Wednesday, September 23, 2015

Oil prices fall on downbeat Chinese manufacturing data

Oil prices slid on Wednesday after disappointing Chinese manufacturing data added to mounting concerns about the economy of the world’s second-biggest crude buyer.

On the New York Mercantile Exchange, light, sweet crude futures for delivery in November CLX5, +0.80%  traded at $46.12 a barrel, down $0.24 in the Globex electronic session.
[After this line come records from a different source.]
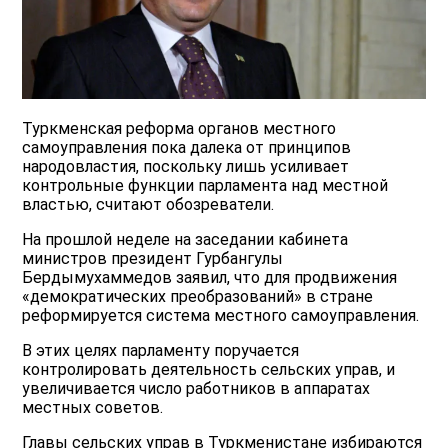
Туркменская реформа органов местного
самоуправления пока далека от принципов
народовластия, поскольку лишь усиливает
контрольные функции парламента над местной
властью, считают обозреватели.
На прошлой неделе на заседании кабинета
министров президент Гурбангулы
Бердымухаммедов заявил, что для продвижения
«демократических преобразований» в стране
реформируется система местного самоуправления.
В этих целях парламенту поручается
контролировать деятельность сельских управ, и
увеличивается число работников в аппаратах
местных советов.
Главы сельских управ в Туркменистане избираются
November Brent crude LCOX5, +0.45%  on London’s ICE Futures exchange fell $0.32 to $48.76 a barrel.

Nymex crude prices are down roughly 7% month-to-date while Brent is down 9.4% in the same period.

An early reading from Caixin Media Co. and research firm Markit Ltd. showed Chinese manufacturing activity fell to a six-and-a-half year low of 47.0 in September from a final reading of 47.3 in August.

A reading above 50 indicates expansion from the previous month, while a reading below that indicates contraction.

Asian markets reacted negatively to the data. The Hang Seng Index HSI, -2.26%   was down 2.1% while the Shanghai Composite Index SHCOMP, -2.19%  lost 1.3%. Australia’s S&P ASX 200 XJO, -2.07%  fell 1.5% and South Korea’s Kospi SEU, -1.89%  slipped 1%.
Capital Economics said that while China’s weaker-than-expected manufacturing numbers added to worries over Chinese growth, broader economic indicators don’t point to a deepening economic crisis just yet. “With most of the key leading indicators such as fiscal spending and credit growth now looking supportive, we continue to expect a cyclical recovery in economic activity over the coming quarters,” the research firm said.

Oil prices, along with the overall commodities sector, have been increasingly sensitive to any negative news on China’s economy in recent weeks, and market sentiment has capped price gains.

“The data underscores the possibility of a hard landing in China, but the recent declines in U.S. crude supply are lending some support to market,” said Virendra Chauhan, an oil analyst at Energy Aspects.

Late Tuesday, the American Petroleum Institute’s latest report showed crude-oil stocks in the U.S. declined 3.7 million barrels for the week ended September 18. While this is sharper than expected and is temporarily supportive for oil prices, traders are monitoring the official Department of Energy data slated for release later Wednesday.

Estimates from 13 analysts surveyed by the Wall Street Journal showed that U.S. oil inventories are projected to have fallen by 100,000 barrels, on average, in the same week. Seven analysts expect stockpiles to fall, while six expect a rise. Forecasts range from a rise of 3.3 million barrels to a drop of 3 million barrels.

Oil prices have been in a prolonged slump since last summer and many in the industry forecast a “lower for longer” scenario on continued oversupply concerns, which have been exacerbated by the expected return of Iranian oil to the market as early as next year.

“Assuming an extra 0.5 million barrels per day in Iranian supply on top of recent Organization of Petroleum Exporting Countries production, combined with some weaker seasonal demand in the first half of 2016...surplus could expand to 2 million barrels in the second quarter of 2016 before shrinking again,” said Tim Evans, an energy analyst at Citi Futures.

Nymex reformulated gasoline blendstock for October — the benchmark gasoline contract — fell 102 points to $1.4062 a gallon, while October diesel traded at $1.5303, 17 points lower.

ICE gasoil for October changed hands at $467.50 a metric ton, up $7.75 from Tuesday’s settlement.